Aber das wird gerne ausgeblendet. Stattdessen läuft das alte Lied: „In Deutschland zahlt man nur drei Euro für den Cappuccino!“ Fein. Dann bleibt doch einfach dort und genießt euren günstigen Kaffee. Aber halt, Moment – viele Deutsche tun genau das Gegenteil. Sie arbeiten lieber in der Schweiz. Warum wohl? Das hat doch wohl nichts mit dem höheren Gehalt zu tun, nehme ich an? Mal hier angekommen, scheint die Rechnung seltsamerweise dennoch aufzugehen. Der Kaffee für fünf Franken ruiniert die Fremdarbeiter aus Deutschland plötzlich nicht mehr. Warum wohl? Weil sie ein Schweizer Gehalt beziehen, ganz einfach.

So viel zu den Zuwanderern. Aber was ist mit den Touristen? Mal ehrlich: Wer sich einen Zürich-Trip leistet, ohne vorher kurz zu googlen, was ein Kaffee kostet, sollte sich eher über seine eigene Naivität aufregen.

Ich gebe eine Garantie ab

Und noch etwas: Qualität hat ihren Preis. Wer sich in Deutschland einen Cappuccino für 2.50 Euro gönnt, bekommt oft ein wässriges Etwas aus der Billigmaschine. In der Schweiz wird der Barista wenigstens anständig bezahlt und weiß, was er tut. Ausnahmen sind natürlich vorbehalten. Ich habe auch schon in der Schweiz einen Kaffee zum Fremdschämen serviert erhalten. Dann ist Entrüstung angesagt, aber unabhängig vom Preis und überall auf der Welt. 
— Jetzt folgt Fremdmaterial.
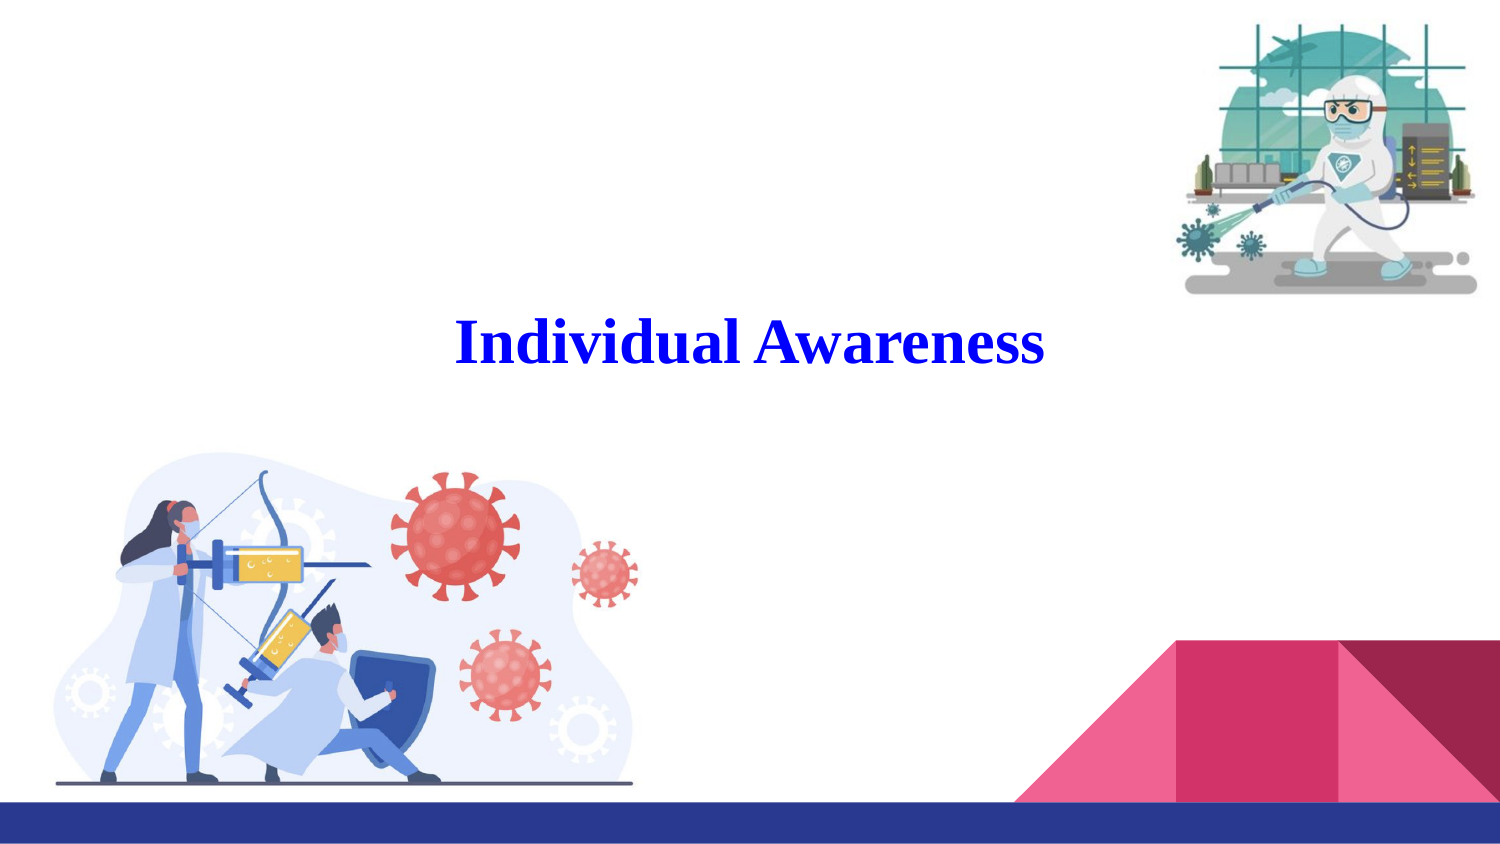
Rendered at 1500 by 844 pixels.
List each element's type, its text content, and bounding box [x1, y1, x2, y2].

title Individual Awareness [51, 284, 1449, 384]
picture [1170, 0, 1487, 316]
picture [26, 445, 647, 802]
Ich liebäugle schon lange mit Urlaub im hohen Norden, habe aber gehört, dort sei der Alkohol unverschämt teuer. Sollte ich mich dennoch jemals überwinden, gebe ich hiermit die Garantie: Man wird mich nicht klagen hören. Weil ich wusste, was auf mich wartet – und weil es die Sache der Leute vor Ort ist, wie sie die Preise machen.